Ionic dialysance and vascular access monitoring

Vascular access failure remains a major cause of morbidity for patients undergoing HD. The variation of vascular access blood flow rate (Qa) has been shown to be an important predictor of vascular access failure. Consequently, a simple, inexpensive and non-invasive method for routine measurement of Qa would be a useful tool. A new method was proposed recently to determine the Qa from measurements of ionic dialysance in normal and reversed positions of the blood lines. As the effective ionic dialysance takes into account the access recirculation, the difference between the two values of ionic dialysance in normal and reversed positions of the blood lines depends on the recirculation rate induced by the reversal of the blood lines. This recirculation rate is inversely proportional to Qa, and a simple relationship allows one to calculate the Qa from the two measurements of ionic dialysance [30, 31]. Clinical validation in HD patients showed a significant correlation with the ultrasound dilution method, taken as a reference [31,32]. A recent study evaluated the possibility of detecting vascular access stenosis by measurement of access blood flow from ionic dialysance [33]. Twenty-three patients had Qa evaluated by the ionic dialysance method and by the ultrasound dilution technique during the same dialysis session. In addition, they underwent ultrasonography of the fistula and, if a stenosis was detected, angiography was performed for confirmation. The Qa values measured by the ionic dialysance method were no different from those measured by ultrasound dilution. Qa measured by ionic dialysance was significantly lower in patients with a fistula stenosis than in those without (508±241 vs 1125±652 ml/min, P<0.05). Among patients with a Qa<500 ml/min from ionic dialysance, five had a stenosis detected by ultrasonography (sensitivity 83%) and three had no stenoses. Of these three patients, two had a thrombotic event at 1 and 3 months, suggesting that Qa <500 ml/min from the ionic dialysance method is a better predictor of thromboses of HD vascular access than a stenosis detected by ultrasonography. In conclusion, by means of the ionic dialysance method, easy monitoring of vascular access function is possible with a device already operating in the dialysis monitor, i.e. without extra cost.

Urea monitoring

Based on urea kinetic modelling (UKM) analysis, dialysis quantification has proved to be a powerful tool to evaluate both dialysis dose delivery and dietary protein intake equivalent in HD patients. Despite the restricted value of urea as an uraemic toxin per se, it is recognized that dialysis dose and dietary protein intake are strong predictors of morbidity and mortality in HD patients. Urea-based dialysis quantification therefore represents a masterpiece in the evaluation of dialysis adequacy that is strongly recommended by the DOQI and European Best Practice guidelines [34,35]. Quantification of dialysis based on blood side methods (blood UKM) requires careful timing of post-dialysis blood sampling to avoid errors induced by post-dialysis rebound and access recirculation. It also requires the use of complex mathematical equations accounting for solute disequilibrium in the patient. Dialysate-based UKM used to solve technical and mathematical issues has been proposed as an alternative method. Direct dialysis quantification of urea removed during dialysis requires partial or total collection of the spent dialysate [36]. Collection of dialysate is cumbersome and does not permit a direct calculation of dialysis dose without estimating the urea volume [37].

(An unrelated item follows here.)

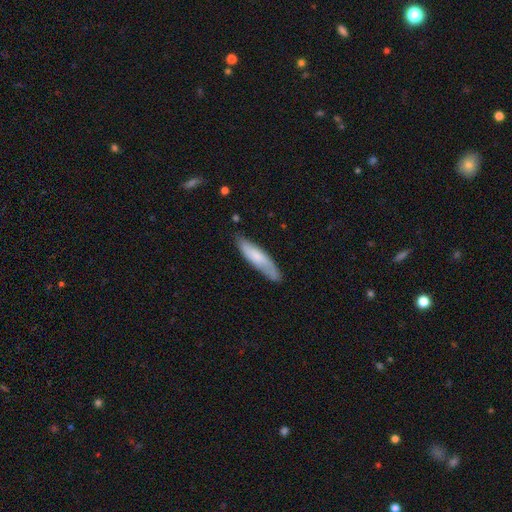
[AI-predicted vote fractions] Morphology: type=smooth (65%); roundness=cigar-shaped (77%); merging=none (76%).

On-line urea monitoring (Ol-UM) has been proposed to circumvent most of these technical and mathematical problems. The aim of these urea-sensing devices was to provide the clinician with automated real-time bedside tools assessing dialysis efficacy and the protein nutritional status of dialysis patients. Routine monitoring of dialysis efficacy by Ol-UM devices offers a permanent method capable of quantifying and assuring dialysis dose delivery and protein nutritional assessment of dialysis patients.

Urea monitoring devices

Several urea monitor devices were developed and marketed for HD. Two main approaches have been proposed, the first consisting of using the spent dialysate and the second of using the ultrafiltrate (equivalent to a blood kinetic) [38]. Both methods used a urea sensor device measuring urea concentrations (dialysate and/or ultrafiltrate) at frequent intervals during HD treatment coupled to a computer analysing urea kinetics according to specified models and providing a selected set of data in real time: urea mass removed, body clearance, normalized urea clearance (Kt/V), urea volume and protein catabolic rate (PCR). Urea concentrations were obtained by analysing the by-product result of urea degradation in the spent dialysate with urease (e.g. the ammoniac produced, measured using a sensitive probe) [39]. Ol-UM systems can be integrated into a dialysis monitor. For example, the ultrafiltrate produced via a two-chamber haemodiafilter is passed through a cartridge containing urease. The ultrafiltrate line is equipped with two conductivity cells up- and downstream of the urease cartridge. Conductivity changes induced by urease are then continuously measured and computerized into urea concentrations [40]. In both cases, algorithms were used to determine urea concentrations in the biological fluids.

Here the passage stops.